The Foundation serves as the administrative coordinator for the Registry, not its owner or controller. Responsibilities include initial node setup (one-time provisioning and transfer of configured node software), maintaining technical documentation, facilitating Coalition meetings and communications, maintaining the open source code repository, acting as first responder for critical security issues (subject to Coalition ratification), and offering technical training to member IT staff.

Technical Support: The Foundation does not provide indefinite support as part of node ownership. Members may choose optional paid service contracts for ongoing maintenance or receive training for self-managed operation.

The Foundation does not control the Registry's data, cannot unilaterally modify the blockchain, and cannot override Coalition governance except in documented emergency procedures.

Foundation Node Reserve

The Foundation may operate up to 10 validator nodes for Network resilience. These nodes carry no voting rights, serve primarily as backup capacity, may be transitioned to new Coalition Members as they join, and incur operational costs borne by the Foundation. The Foundation's goal is zero ownership, with member-operated nodes preferred.

Sustainability

The Foundation sustains operations through node sales, optional service contracts, technical training services, and grant funding. The Foundation maintains minimum 12-month operating reserves. If unable to sustain operations, the Foundation shall execute orderly transition: transferring administrative functions to the Coalition, ensuring documentation and code repositories remain accessible, and providing 6-month advance notice. The Registry is designed to operate independently of the Foundation's continued existence.

Registry Continuity

The Registry is designed to operate independently of any single organization, including the Foundation. If the Foundation ceases operations, all node software and documentation remains open source and publicly available, Coalition Members retain full ownership and operational control of their nodes, the blockchain continues operating with minimum node count (3), Coalition governance structure remains in effect, and the Coalition may transfer administrative functions to another organization.

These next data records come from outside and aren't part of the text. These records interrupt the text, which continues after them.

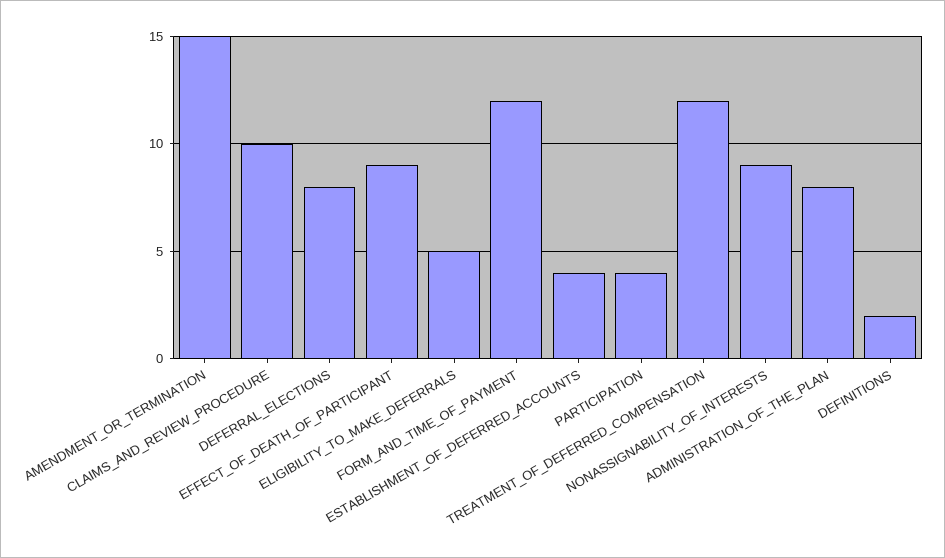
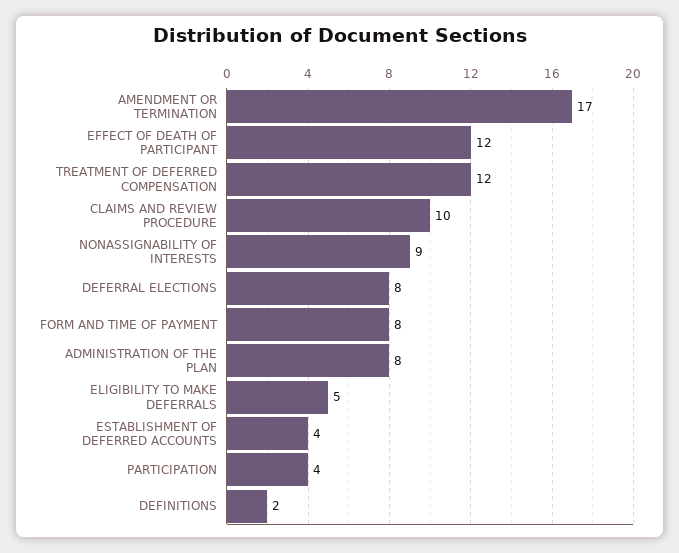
  {
-   "AMENDMENT_OR_TERMINATION": 15,
+   "AMENDMENT_OR_TERMINATION": 17,
    "CLAIMS_AND_REVIEW_PROCEDURE": 10,
    "DEFERRAL_ELECTIONS": 8,
-   "EFFECT_OF_DEATH_OF_PARTICIPANT": 9,
+   "EFFECT_OF_DEATH_OF_PARTICIPANT": 12,
    "ELIGIBILITY_TO_MAKE_DEFERRALS": 5,
-   "FORM_AND_TIME_OF_PAYMENT": 12,
+   "FORM_AND_TIME_OF_PAYMENT": 8,
    "ESTABLISHMENT_OF_DEFERRED_ACCOUNTS": 4,
    "PARTICIPATION": 4,
    "TREATMENT_OF_DEFERRED_COMPENSATION": 12,
    "NONASSIGNABILITY_OF_INTERESTS": 9,
    "ADMINISTRATION_OF_THE_PLAN": 8,
    "DEFINITIONS": 2
  }

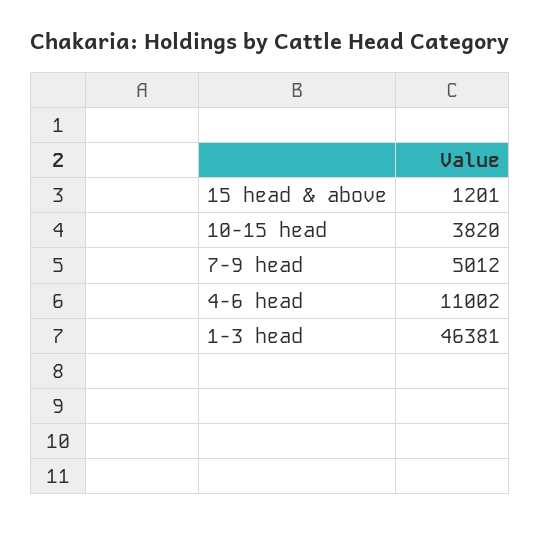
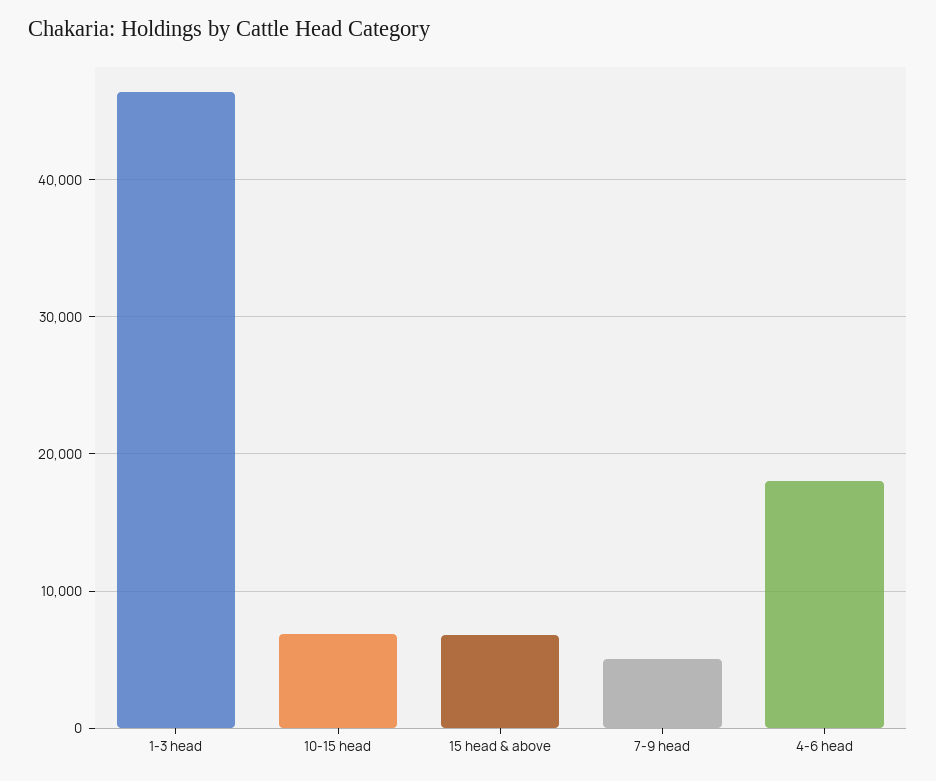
  {
-   "15 head & above": 1201,
+   "15 head & above": 7000,
-   "10-15 head": 3820,
+   "10-15 head": 7000,
    "7-9 head": 5012,
-   "4-6 head": 11002,
+   "4-6 head": 18000,
    "1-3 head": 46381
  }

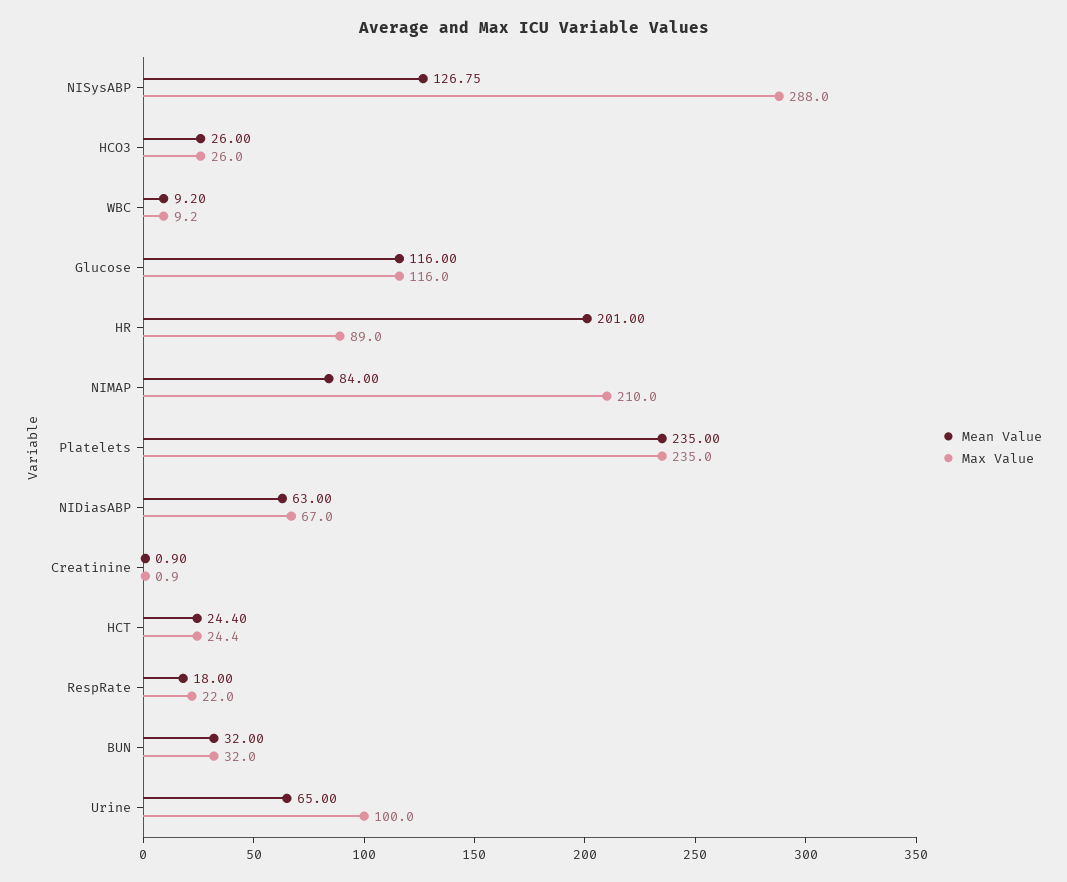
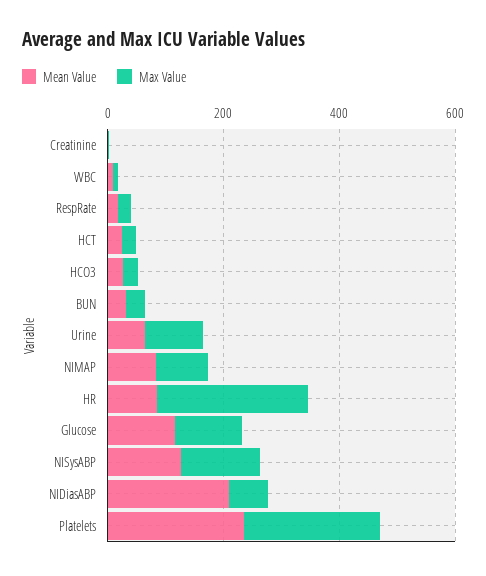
  {
    "Mean Value": {
      "NISysABP": 126.75,
      "HCO3": 26,
      "WBC": 9.2,
      "Glucose": 116,
-     "HR": 201,
+     "HR": 100,
      "NIMAP": 84,
      "Platelets": 235,
-     "NIDiasABP": 63,
+     "NIDiasABP": 200,
      "Creatinine": 0.9,
      "HCT": 24.4,
      "RespRate": 18,
      "BUN": 32,
      "Urine": 65
    },
    "Max Value": {
-     "NISysABP": 288,
+     "NISysABP": 150,
      "HCO3": 26,
      "WBC": 9.2,
      "Glucose": 116,
-     "HR": 89,
+     "HR": 250,
-     "NIMAP": 210,
+     "NIMAP": 100,
      "Platelets": 235,
      "NIDiasABP": 67,
      "Creatinine": 0.9,
      "HCT": 24.4,
      "RespRate": 22,
      "BUN": 32,
      "Urine": 100
    }
  }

Additional Governance Provisions

Dispute Resolution

Disputes between Coalition Members, or between Members and the Foundation, follow this process: Direct negotiation (30 days from written notice) → Mediation with mutually agreed neutral mediator (within 60 days) → Binding arbitration under American Arbitration Association rules. Mediation and arbitration costs are shared equally unless the arbitrator determines otherwise. This process does not apply to emergency security decisions, which are subject to Coalition ratification as specified.

Charter Amendments

Any Coalition Member may propose charter amendments in writing. Amendments require a minimum 30-day review period for Coalition discussion, supermajority (≥67%) approval, 30-day notice before taking effect, and documentation with version history.

Whistleblower Protection

The Foundation Board shall establish whistleblower protection procedures within 12 months of Phase 2 commencement, ensuring Coalition Members and Foundation staff have protected channels for reporting charter violations or misconduct.

Open Source Licensing

All Registry software (node operation code, documentation, and supporting tools) is released under Apache License 2.0, permitting free use, modification, and distribution while providing patent protection. Coalition Members and external developers may fork the codebase, though the Foundation maintains control of the official repository and project direction.